Allo stesso tempo, le iniziative del governo mirano a formare scienziati d’élite e team all’avanguardia, attrezzando laboratori e concedendo borse di studio.
Perché la Cina scommette così tanto sull’intelligenza artificiale?
La ricerca dell’autosufficienza nell’intelligenza artificiale non è solo una corsa industriale, ma un impulso geopolitico.

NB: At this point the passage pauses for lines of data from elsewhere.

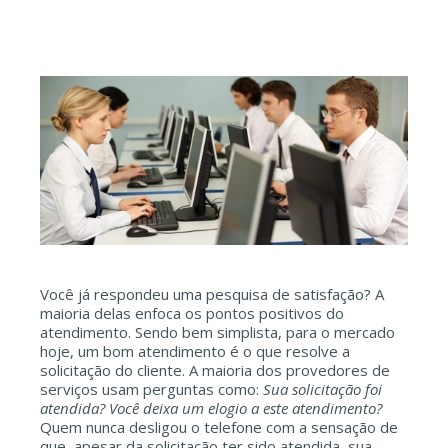
Você já respondeu uma pesquisa de satisfação? A
maioria delas enfoca os pontos positivos do
atendimento. Sendo bem simplista, para o mercado
hoje, um bom atendimento é o que resolve a
solicitação do cliente. A maioria dos provedores de
serviços usam perguntas como:
Sua solicitação foi
atendida? Você deixa um elogio a este atendimento?
Quem nunca desligou o telefone com a sensação de
que, apesar da solicitação ter sido atendida, sua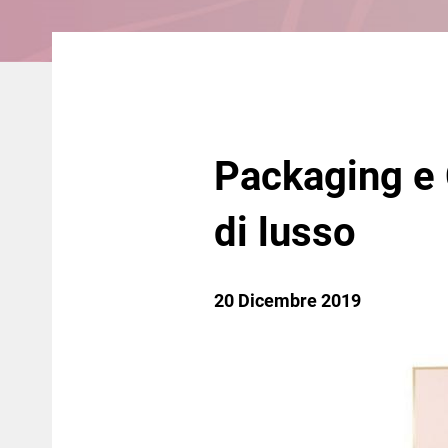
Packaging e 
di lusso
20 Dicembre 2019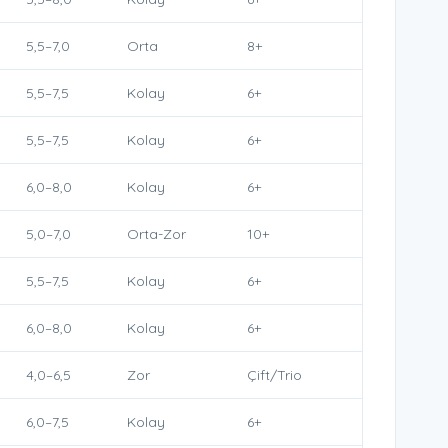
5,5–7,0
Orta
8+
5,5–7,5
Kolay
6+
5,5–7,5
Kolay
6+
6,0–8,0
Kolay
6+
5,0–7,0
Orta-Zor
10+
5,5–7,5
Kolay
6+
6,0–8,0
Kolay
6+
4,0–6,5
Zor
Çift/Trio
6,0–7,5
Kolay
6+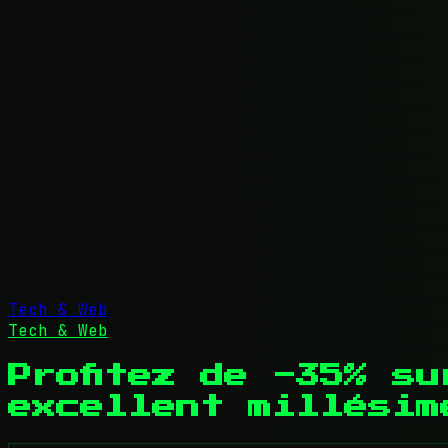
Tech & Web
Tech & Web
Profitez de -35% s
excellent millésim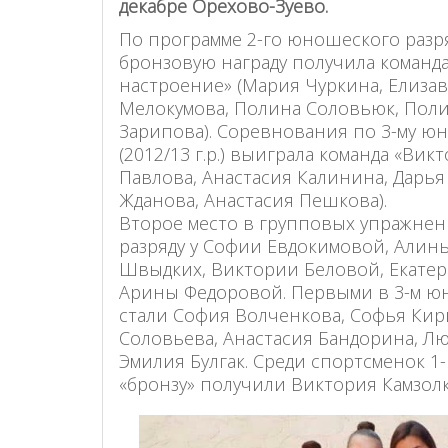
декабре
Орехово-Зуево
.
По программе 2-го юношеского разряда
бронзовую награду получила команд
настроение» (Мария Чуркина, Елизав
Мелокумова, Полина Соловьюк, Поли
Зарипова). Соревнования по 3-му ю
(2012/13 г.р.) выиграла команда «Ви
Павлова, Анастасия Калинина, Дарья
Жданова, Анастасия Пешкова).
Второе место в групповых упражнени
разряду у Софии Евдокимовой, Алин
Швыдких, Виктории Беловой, Екате
Арины Федоровой. Первыми в 3-м ю
стали София Волченкова, Софья Кир
Соловьева, Анастасия Бандорина, Л
Эмилия Булгак. Среди спортсменок 1-
«бронзу» получили Виктория Камзолк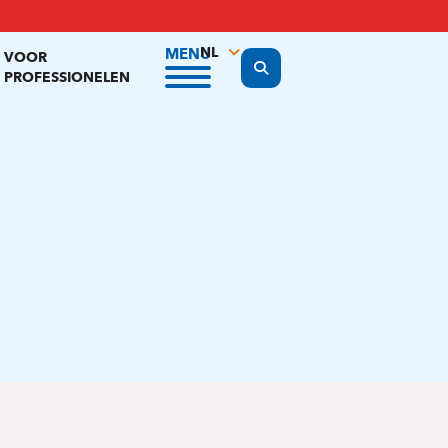
NL
MENU
VOOR
Display the search form
PROFESSIONELEN
FR
EN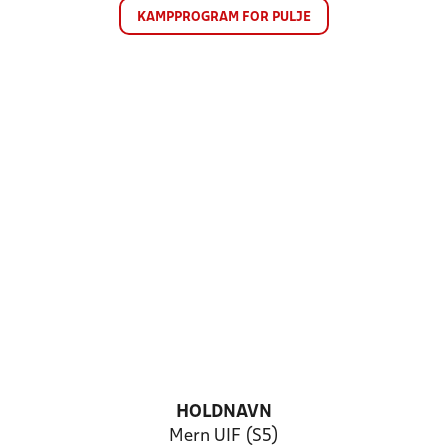
KAMPPROGRAM FOR PULJE
HOLDNAVN
Mern UIF (S5)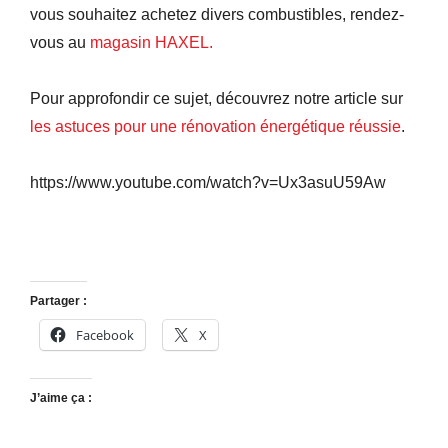
vous souhaitez achetez divers combustibles, rendez-
vous au
magasin HAXEL.
Pour approfondir ce sujet, découvrez notre article sur
les astuces pour une rénovation énergétique réussie
.
https://www.youtube.com/watch?v=Ux3asuU59Aw
Partager :
Facebook
X
J’aime ça :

Le sanzioni statunitensi sono state il catalizzatore che ha spinto la Cina ad accelerare il suo percorso verso l’indipendenza tecnologica.
Nel 2025, il divieto di vendita di GPU per l’addestramento all’intelligenza artificiale (come la Nvidia H100 e la sua versione H20) ai clienti cinesi ha esaurito in un solo anno le scorte disponibili sul mercato interno.

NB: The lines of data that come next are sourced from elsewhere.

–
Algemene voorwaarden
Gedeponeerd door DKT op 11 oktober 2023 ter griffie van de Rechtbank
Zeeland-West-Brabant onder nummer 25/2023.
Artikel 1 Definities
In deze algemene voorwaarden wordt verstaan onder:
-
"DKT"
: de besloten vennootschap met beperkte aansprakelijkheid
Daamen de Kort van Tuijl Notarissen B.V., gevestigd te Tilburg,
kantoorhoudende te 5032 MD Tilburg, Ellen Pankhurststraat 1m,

Ciò ha costretto aziende come Huawei e altre a cercare alternative rapide, dall’aumento della produzione interna di chip alla riprogettazione delle proprie catene di approvvigionamento.
D’altro canto, la mancanza di accesso alle macchine di litografia ultravioletta estrema (EUV) ha ridotto i rendimenti produttivi dei semiconduttori avanzati, ma è anche servita da stimolo per i produttori cinesi a ottimizzare i propri processi produttivi e a sviluppare le proprie tecnologie.
Non tutto è rose e fiori. L’elevato sottoutilizzo dei centri e la dipendenza da processi meno avanzati, come N+2 di SMIC, sollevano interrogativi: la Cina sta investendo eccessivamente in infrastrutture che poi non vengono utilizzate? I vostri chip saranno in grado di competere a livello globale se non raggiungono i 3 nm o meno?
E alla fine la grande domanda: Chi vincerà questa gara? Se Pechino riuscirà a superare i suoi ostacoli, non solo sarà in grado di resistere agli Stati Uniti, ma anche di sfidare l’ordine tecnologico globale. E tu, cosa ne pensi: siamo di fronte alla nascita di una nuova superpotenza digitale?